* _DIRECTIONS_:
Look for the word "String" in the entries below, then copy every line that has it.

□ □ □ □ □

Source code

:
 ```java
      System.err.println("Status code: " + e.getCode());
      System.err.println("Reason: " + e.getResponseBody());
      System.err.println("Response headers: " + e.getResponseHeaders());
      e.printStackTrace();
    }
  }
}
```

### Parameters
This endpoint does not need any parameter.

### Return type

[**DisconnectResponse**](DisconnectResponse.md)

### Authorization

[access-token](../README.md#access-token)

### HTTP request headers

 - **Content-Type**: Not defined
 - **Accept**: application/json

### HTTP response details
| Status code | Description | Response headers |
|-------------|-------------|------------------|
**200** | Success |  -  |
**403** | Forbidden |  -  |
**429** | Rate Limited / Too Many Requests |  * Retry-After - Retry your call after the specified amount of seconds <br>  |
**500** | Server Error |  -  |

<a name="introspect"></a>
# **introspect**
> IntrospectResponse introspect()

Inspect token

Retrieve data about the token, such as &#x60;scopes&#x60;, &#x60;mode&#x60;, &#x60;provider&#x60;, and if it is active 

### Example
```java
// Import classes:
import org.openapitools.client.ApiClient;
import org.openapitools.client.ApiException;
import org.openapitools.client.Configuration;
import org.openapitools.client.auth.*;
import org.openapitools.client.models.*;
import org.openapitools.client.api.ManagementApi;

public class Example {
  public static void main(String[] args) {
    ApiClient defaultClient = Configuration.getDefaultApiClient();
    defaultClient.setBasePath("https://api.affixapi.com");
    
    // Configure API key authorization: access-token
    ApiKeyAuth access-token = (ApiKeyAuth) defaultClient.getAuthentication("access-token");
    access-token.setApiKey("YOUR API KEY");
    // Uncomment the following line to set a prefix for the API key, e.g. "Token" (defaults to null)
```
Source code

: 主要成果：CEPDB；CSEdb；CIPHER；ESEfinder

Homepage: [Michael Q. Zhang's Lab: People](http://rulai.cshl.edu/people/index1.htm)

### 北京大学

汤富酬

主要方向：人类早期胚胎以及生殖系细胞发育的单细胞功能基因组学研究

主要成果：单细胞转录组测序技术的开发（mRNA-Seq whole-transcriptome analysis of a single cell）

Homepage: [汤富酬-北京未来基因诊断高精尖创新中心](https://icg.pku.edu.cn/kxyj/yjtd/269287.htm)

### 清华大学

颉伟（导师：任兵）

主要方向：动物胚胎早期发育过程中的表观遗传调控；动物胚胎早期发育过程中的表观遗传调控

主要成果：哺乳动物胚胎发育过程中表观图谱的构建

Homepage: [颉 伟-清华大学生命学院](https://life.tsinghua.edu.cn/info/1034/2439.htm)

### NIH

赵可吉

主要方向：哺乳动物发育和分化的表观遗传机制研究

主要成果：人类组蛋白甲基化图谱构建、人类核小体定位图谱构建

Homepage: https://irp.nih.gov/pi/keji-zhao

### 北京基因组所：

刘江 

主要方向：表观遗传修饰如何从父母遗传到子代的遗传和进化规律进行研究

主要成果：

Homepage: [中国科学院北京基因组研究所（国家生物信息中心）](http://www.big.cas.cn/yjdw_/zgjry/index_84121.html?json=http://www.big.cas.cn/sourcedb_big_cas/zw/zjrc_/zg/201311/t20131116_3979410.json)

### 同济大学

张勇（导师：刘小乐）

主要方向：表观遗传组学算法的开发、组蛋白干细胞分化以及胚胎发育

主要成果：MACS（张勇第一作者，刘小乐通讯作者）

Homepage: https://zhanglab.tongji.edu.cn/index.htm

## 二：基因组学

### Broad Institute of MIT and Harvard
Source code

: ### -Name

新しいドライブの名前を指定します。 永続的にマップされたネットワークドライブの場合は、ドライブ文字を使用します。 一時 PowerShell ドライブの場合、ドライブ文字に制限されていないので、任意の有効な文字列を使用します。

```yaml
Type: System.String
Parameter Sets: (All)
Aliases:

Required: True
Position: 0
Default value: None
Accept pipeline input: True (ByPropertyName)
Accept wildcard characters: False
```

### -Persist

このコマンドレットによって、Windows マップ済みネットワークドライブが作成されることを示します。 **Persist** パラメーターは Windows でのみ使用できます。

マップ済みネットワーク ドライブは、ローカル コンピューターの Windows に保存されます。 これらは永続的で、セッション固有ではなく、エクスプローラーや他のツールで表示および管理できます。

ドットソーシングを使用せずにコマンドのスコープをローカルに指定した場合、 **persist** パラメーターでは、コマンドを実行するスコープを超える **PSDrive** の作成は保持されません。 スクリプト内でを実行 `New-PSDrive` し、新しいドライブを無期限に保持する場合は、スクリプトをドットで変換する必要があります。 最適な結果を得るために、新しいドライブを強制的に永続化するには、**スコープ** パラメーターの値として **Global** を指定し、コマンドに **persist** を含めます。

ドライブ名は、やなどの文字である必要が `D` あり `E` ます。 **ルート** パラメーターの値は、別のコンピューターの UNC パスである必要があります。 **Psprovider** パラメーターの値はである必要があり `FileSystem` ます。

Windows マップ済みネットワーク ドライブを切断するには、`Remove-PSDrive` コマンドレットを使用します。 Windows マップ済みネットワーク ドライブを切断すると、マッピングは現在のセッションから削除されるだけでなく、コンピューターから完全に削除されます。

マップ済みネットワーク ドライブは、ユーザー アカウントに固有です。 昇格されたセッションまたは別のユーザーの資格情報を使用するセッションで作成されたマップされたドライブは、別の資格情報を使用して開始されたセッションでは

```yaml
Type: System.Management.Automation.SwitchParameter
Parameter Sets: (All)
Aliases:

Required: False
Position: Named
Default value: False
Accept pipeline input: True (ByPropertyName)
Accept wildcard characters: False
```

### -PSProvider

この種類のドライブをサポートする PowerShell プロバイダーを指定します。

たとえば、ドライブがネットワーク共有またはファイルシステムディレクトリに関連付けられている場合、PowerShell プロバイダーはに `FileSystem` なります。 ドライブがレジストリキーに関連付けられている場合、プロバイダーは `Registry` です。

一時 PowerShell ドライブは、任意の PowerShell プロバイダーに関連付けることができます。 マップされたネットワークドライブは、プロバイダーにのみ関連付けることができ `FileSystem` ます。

□ □ □ □ □

* _FINISHED TASK_:
  public static void main(String[] args) {
Type: System.String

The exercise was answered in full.